> [Task instructions]: Word for word, give every line of the listing again.

> [Dataset]:
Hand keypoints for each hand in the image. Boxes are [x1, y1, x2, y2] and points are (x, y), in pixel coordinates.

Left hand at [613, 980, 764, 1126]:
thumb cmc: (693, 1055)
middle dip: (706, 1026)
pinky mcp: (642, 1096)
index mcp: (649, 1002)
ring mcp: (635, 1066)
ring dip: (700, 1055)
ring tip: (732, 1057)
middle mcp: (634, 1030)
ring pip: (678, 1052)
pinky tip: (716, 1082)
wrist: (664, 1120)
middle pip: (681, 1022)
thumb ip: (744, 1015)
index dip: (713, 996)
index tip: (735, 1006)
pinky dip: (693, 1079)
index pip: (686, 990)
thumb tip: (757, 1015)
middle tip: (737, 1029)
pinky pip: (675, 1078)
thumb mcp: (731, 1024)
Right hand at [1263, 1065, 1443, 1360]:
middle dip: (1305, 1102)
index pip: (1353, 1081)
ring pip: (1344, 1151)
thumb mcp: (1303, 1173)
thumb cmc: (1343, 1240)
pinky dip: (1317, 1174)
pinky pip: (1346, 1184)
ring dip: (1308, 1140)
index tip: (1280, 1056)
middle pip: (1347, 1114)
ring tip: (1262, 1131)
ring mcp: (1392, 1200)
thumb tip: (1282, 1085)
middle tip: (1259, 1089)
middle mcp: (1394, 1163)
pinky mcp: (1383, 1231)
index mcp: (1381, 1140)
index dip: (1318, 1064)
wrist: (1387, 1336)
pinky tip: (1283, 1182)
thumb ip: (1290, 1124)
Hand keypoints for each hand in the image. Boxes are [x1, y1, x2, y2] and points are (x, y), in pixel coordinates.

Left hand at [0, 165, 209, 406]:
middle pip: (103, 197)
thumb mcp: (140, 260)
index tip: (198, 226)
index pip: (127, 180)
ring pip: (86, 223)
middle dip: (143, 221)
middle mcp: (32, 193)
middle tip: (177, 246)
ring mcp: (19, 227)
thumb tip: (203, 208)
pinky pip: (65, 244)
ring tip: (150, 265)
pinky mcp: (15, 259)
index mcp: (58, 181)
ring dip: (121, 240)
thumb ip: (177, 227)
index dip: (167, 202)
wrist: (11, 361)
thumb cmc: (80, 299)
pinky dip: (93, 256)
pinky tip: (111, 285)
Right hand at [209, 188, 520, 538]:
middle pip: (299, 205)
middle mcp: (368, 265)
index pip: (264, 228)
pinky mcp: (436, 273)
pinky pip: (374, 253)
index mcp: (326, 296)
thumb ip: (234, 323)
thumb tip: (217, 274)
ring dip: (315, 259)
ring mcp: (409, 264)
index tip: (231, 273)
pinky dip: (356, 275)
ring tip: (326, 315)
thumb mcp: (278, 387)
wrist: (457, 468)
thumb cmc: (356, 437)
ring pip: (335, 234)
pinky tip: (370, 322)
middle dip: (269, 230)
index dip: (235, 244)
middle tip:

> [Written answer]:
Hand keypoints for each hand in the image. Boxes are [x1, y1, x2, y2] and points are (x, y), in pixel coordinates.

Left hand at [613, 980, 764, 1126]:
thumb cmc: (693, 1055)
middle dip: (706, 1026)
pinky mcp: (642, 1096)
index mcp: (649, 1002)
ring mcp: (635, 1066)
ring dip: (700, 1055)
ring tip: (732, 1057)
middle mcp: (634, 1030)
ring pip: (678, 1052)
pinky tip: (716, 1082)
wrist: (664, 1120)
middle pip: (681, 1022)
thumb ip: (744, 1015)
index dip: (713, 996)
index tip: (735, 1006)
pinky dip: (693, 1079)
index pip: (686, 990)
thumb tip: (757, 1015)
middle tip: (737, 1029)
pinky pip: (675, 1078)
thumb mcp: (731, 1024)
Right hand at [1263, 1065, 1443, 1360]:
middle dip: (1305, 1102)
index pip: (1353, 1081)
ring pip: (1344, 1151)
thumb mcp: (1303, 1173)
thumb cmc: (1343, 1240)
pinky dip: (1317, 1174)
pinky pip: (1346, 1184)
ring dip: (1308, 1140)
index tip: (1280, 1056)
middle pip: (1347, 1114)
ring tip: (1262, 1131)
ring mcp: (1392, 1200)
thumb tip: (1282, 1085)
middle tip: (1259, 1089)
middle mcp: (1394, 1163)
pinky mcp: (1383, 1231)
index mcp: (1381, 1140)
index dip: (1318, 1064)
wrist: (1387, 1336)
pinky tip: (1283, 1182)
thumb ip: (1290, 1124)
Hand keypoints for each hand in the image. Boxes are [x1, y1, x2, y2] and points are (x, y), in pixel coordinates.

Left hand at [0, 165, 209, 406]:
middle pip: (103, 197)
thumb mcp: (140, 260)
index tip: (198, 226)
index pip: (127, 180)
ring pip: (86, 223)
middle dip: (143, 221)
middle mcp: (32, 193)
middle tip: (177, 246)
ring mcp: (19, 227)
thumb tip: (203, 208)
pinky pip: (65, 244)
ring tip: (150, 265)
pinky mcp: (15, 259)
index mcp: (58, 181)
ring dip: (121, 240)
thumb ip: (177, 227)
index dip: (167, 202)
wrist: (11, 361)
thumb cmc: (80, 299)
pinky dip: (93, 256)
pinky tip: (111, 285)
Right hand at [209, 188, 520, 538]:
middle pip: (299, 205)
middle mcp: (368, 265)
index pip: (264, 228)
pinky mcp: (436, 273)
pinky pip: (374, 253)
index mcp: (326, 296)
thumb ip: (234, 323)
thumb tip: (217, 274)
ring dip: (315, 259)
ring mcp: (409, 264)
index tip: (231, 273)
pinky dip: (356, 275)
ring tip: (326, 315)
thumb mcp: (278, 387)
wrist: (457, 468)
thumb cmc: (356, 437)
ring pip: (335, 234)
pinky tip: (370, 322)
middle dip: (269, 230)
index dip: (235, 244)
middle tip:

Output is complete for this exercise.